### [Data for the task]

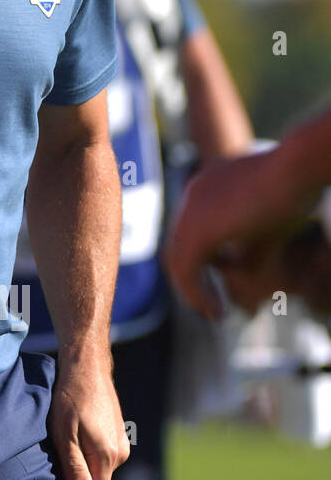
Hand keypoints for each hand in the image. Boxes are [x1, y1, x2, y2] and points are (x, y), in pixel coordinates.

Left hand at [46, 354, 128, 479]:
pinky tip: (77, 430)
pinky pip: (102, 453)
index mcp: (108, 455)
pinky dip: (89, 448)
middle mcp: (120, 453)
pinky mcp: (118, 434)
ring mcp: (121, 443)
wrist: (87, 368)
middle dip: (79, 476)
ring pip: (99, 466)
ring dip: (82, 459)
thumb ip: (74, 464)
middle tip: (59, 453)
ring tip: (67, 437)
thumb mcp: (64, 432)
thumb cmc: (70, 398)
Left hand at [166, 150, 305, 316]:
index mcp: (208, 186)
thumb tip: (246, 291)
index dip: (203, 263)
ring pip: (178, 260)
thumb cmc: (297, 191)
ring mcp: (191, 208)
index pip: (192, 231)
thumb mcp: (271, 230)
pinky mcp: (199, 227)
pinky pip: (186, 268)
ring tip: (215, 314)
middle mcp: (193, 194)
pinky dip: (197, 293)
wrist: (301, 165)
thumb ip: (251, 258)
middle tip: (210, 309)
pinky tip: (217, 310)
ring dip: (193, 292)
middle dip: (192, 280)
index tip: (221, 287)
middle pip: (179, 246)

### [Exercise requirements]
Filter the records above for "hand" and copy every matching line.

### [Result]
Hand keypoints for each hand in the image. Boxes are [x1, y1, x2, y2] and points are (x, y), in pixel coordinates.
Left hand at [46, 354, 128, 479]:
Left hand at [166, 150, 305, 316]:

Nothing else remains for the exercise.